- **PROBLEM STATEMENT**
Return, word for word, every entry in the listing below, but not its images.

Segment Open

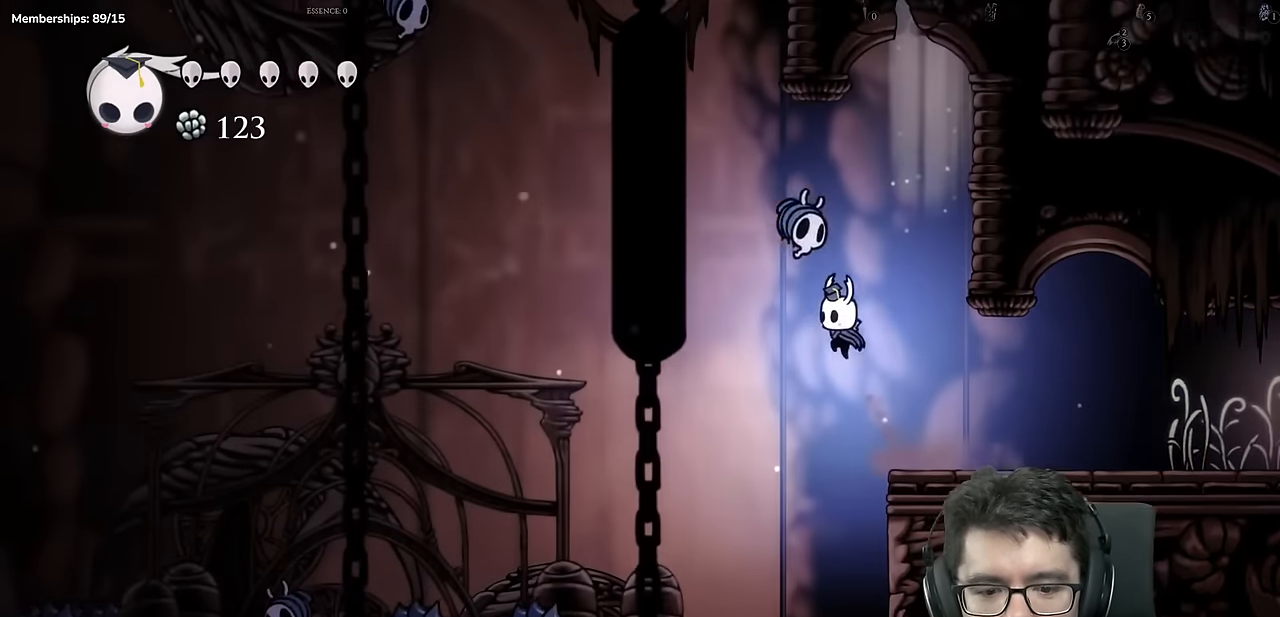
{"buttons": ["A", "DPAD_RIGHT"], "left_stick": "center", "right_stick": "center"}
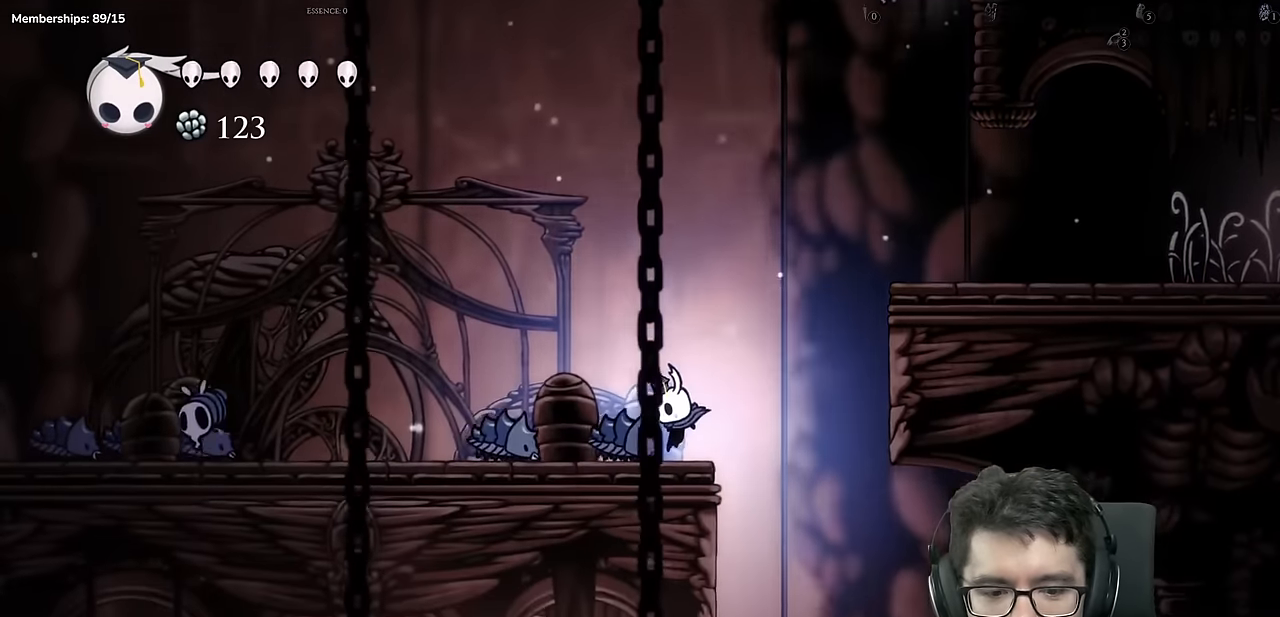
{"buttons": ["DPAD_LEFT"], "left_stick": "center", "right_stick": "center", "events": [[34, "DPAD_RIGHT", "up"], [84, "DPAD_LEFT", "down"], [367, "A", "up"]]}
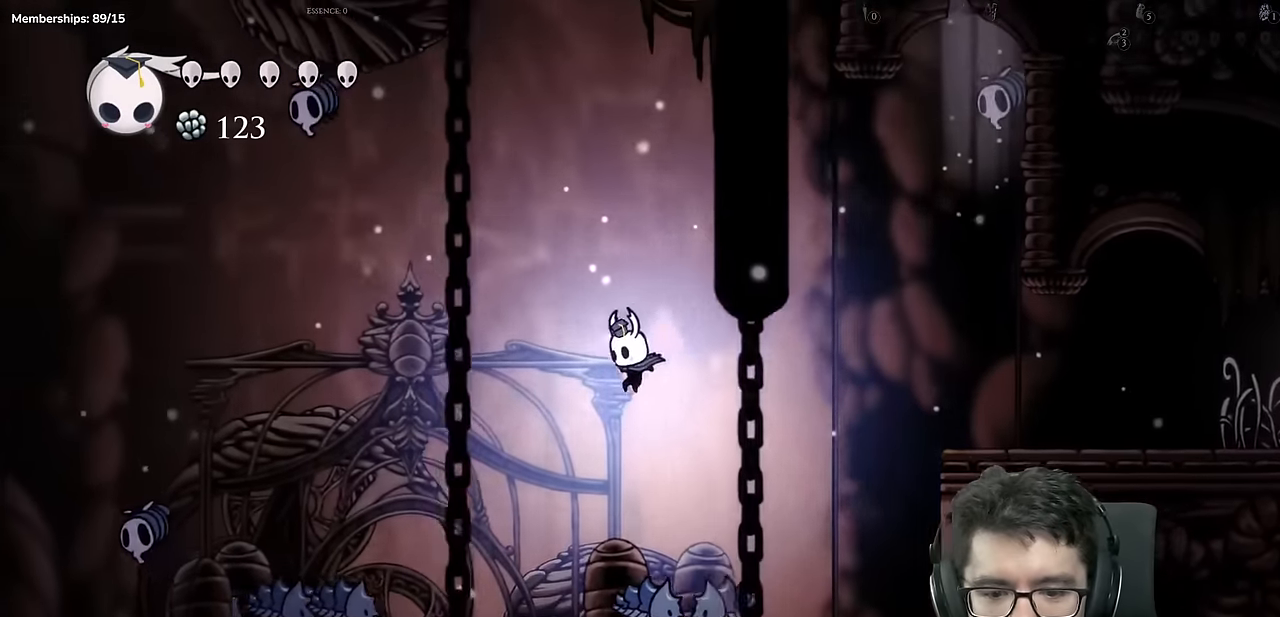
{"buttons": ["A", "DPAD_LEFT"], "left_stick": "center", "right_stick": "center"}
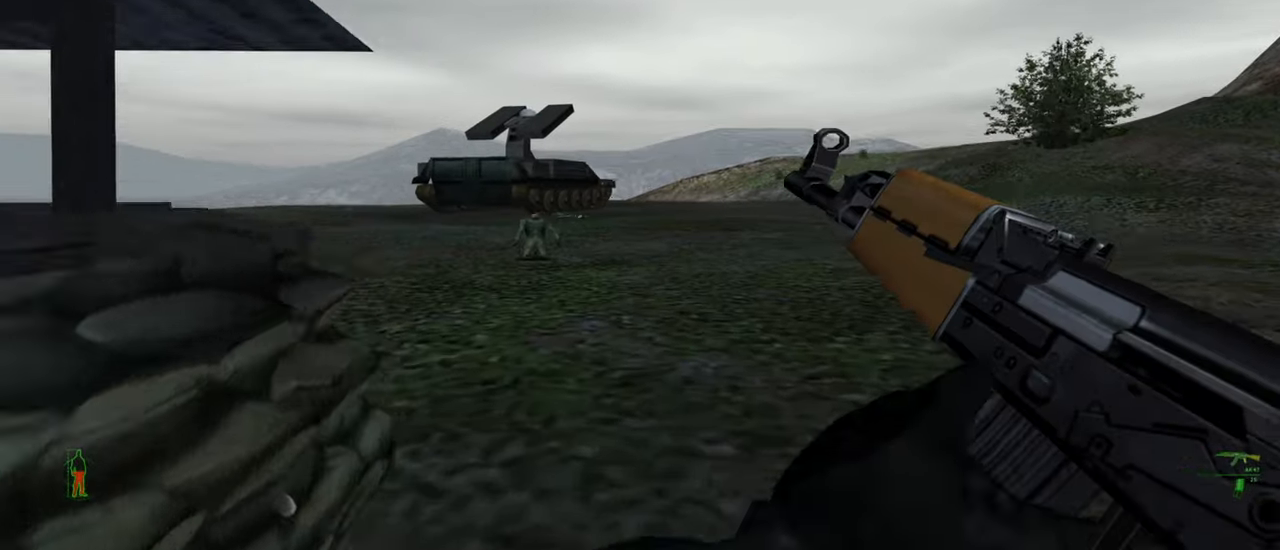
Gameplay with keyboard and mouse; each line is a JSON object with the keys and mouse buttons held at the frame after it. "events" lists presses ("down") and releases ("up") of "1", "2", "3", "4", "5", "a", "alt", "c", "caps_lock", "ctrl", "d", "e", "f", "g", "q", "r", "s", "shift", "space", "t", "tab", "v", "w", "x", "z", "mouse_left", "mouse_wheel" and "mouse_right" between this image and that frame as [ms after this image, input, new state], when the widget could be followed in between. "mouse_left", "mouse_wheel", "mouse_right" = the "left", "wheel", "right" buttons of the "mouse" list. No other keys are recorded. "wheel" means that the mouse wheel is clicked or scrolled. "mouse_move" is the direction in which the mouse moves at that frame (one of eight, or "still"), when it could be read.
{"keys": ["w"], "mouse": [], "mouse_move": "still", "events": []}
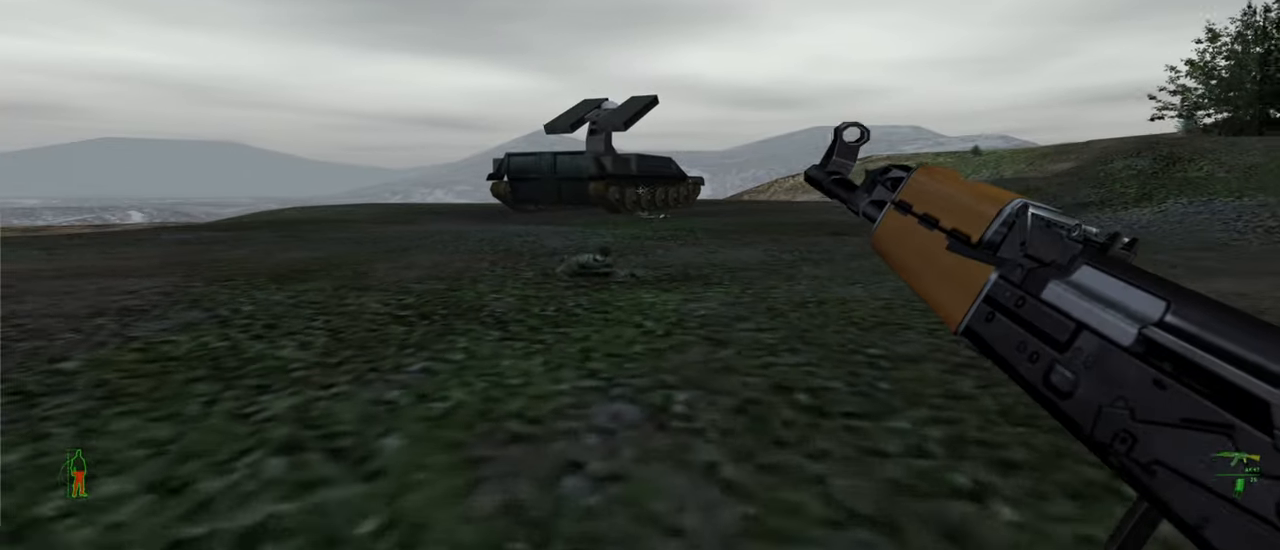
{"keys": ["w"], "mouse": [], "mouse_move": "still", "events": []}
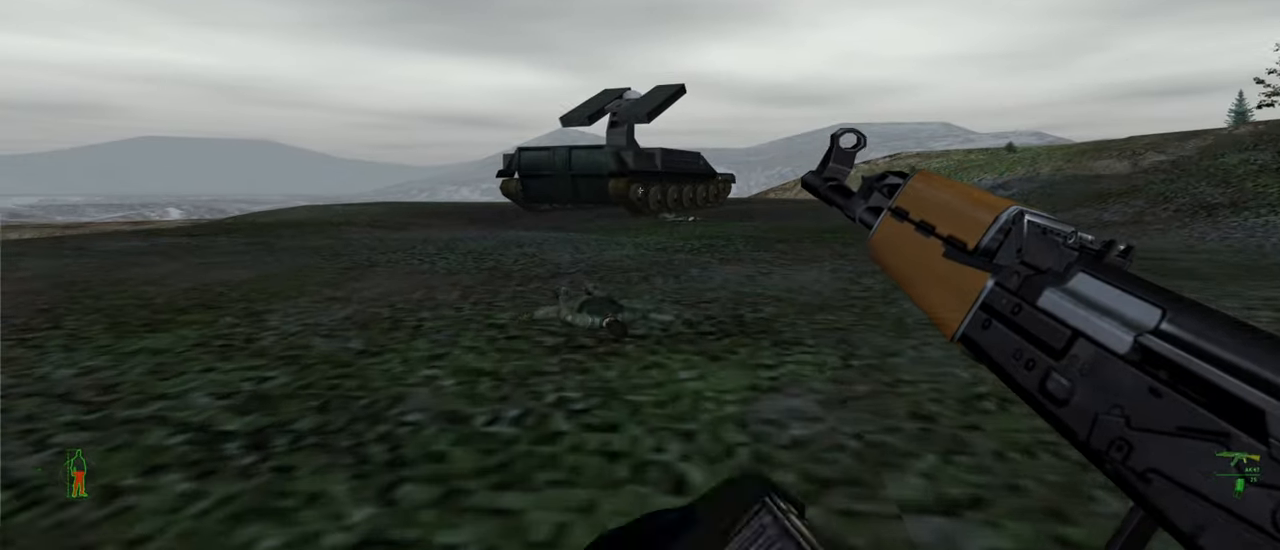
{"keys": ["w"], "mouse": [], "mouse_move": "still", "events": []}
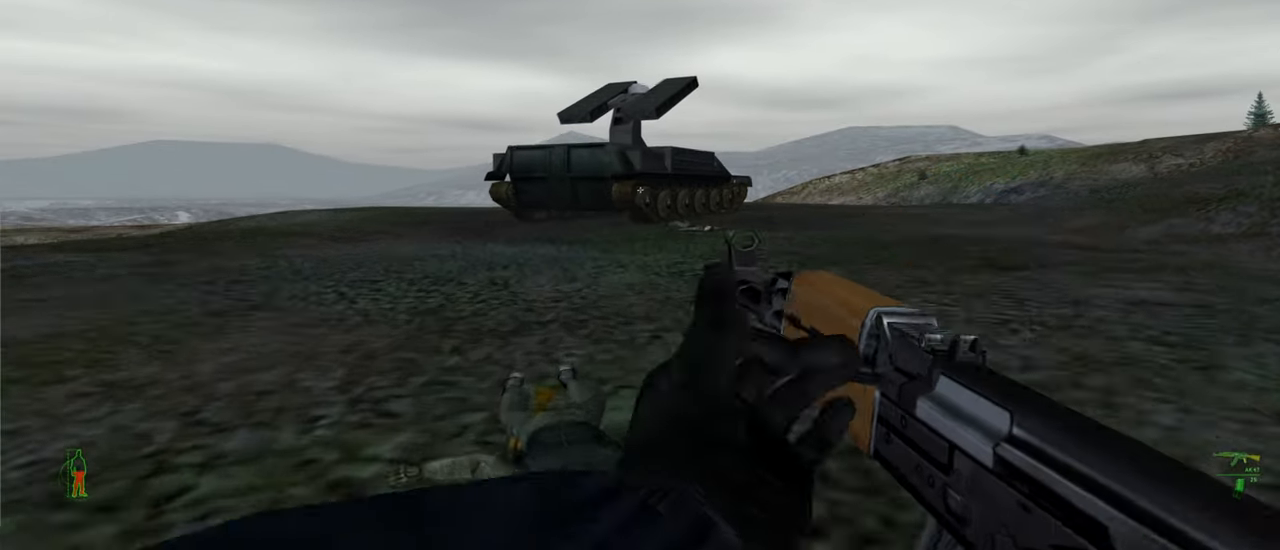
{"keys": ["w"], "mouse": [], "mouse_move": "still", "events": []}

Segment Closed

- **ANSWER SECTION**
{"buttons": ["A", "DPAD_RIGHT"], "left_stick": "center", "right_stick": "center"}
{"buttons": ["DPAD_LEFT"], "left_stick": "center", "right_stick": "center", "events": [[34, "DPAD_RIGHT", "up"], [84, "DPAD_LEFT", "down"], [367, "A", "up"]]}
{"buttons": ["A", "DPAD_LEFT"], "left_stick": "center", "right_stick": "center"}
Gameplay with keyboard and mouse; each line is a JSON object with the keys and mouse buttons held at the frame after it. "events" lists presses ("down") and releases ("up") of "1", "2", "3", "4", "5", "a", "alt", "c", "caps_lock", "ctrl", "d", "e", "f", "g", "q", "r", "s", "shift", "space", "t", "tab", "v", "w", "x", "z", "mouse_left", "mouse_wheel" and "mouse_right" between this image and that frame as [ms after this image, input, new state], when the widget could be followed in between. "mouse_left", "mouse_wheel", "mouse_right" = the "left", "wheel", "right" buttons of the "mouse" list. No other keys are recorded. "wheel" means that the mouse wheel is clicked or scrolled. "mouse_move" is the direction in which the mouse moves at that frame (one of eight, or "still"), when it could be read.
{"keys": ["w"], "mouse": [], "mouse_move": "still", "events": []}
{"keys": ["w"], "mouse": [], "mouse_move": "still", "events": []}
{"keys": ["w"], "mouse": [], "mouse_move": "still", "events": []}
{"keys": ["w"], "mouse": [], "mouse_move": "still", "events": []}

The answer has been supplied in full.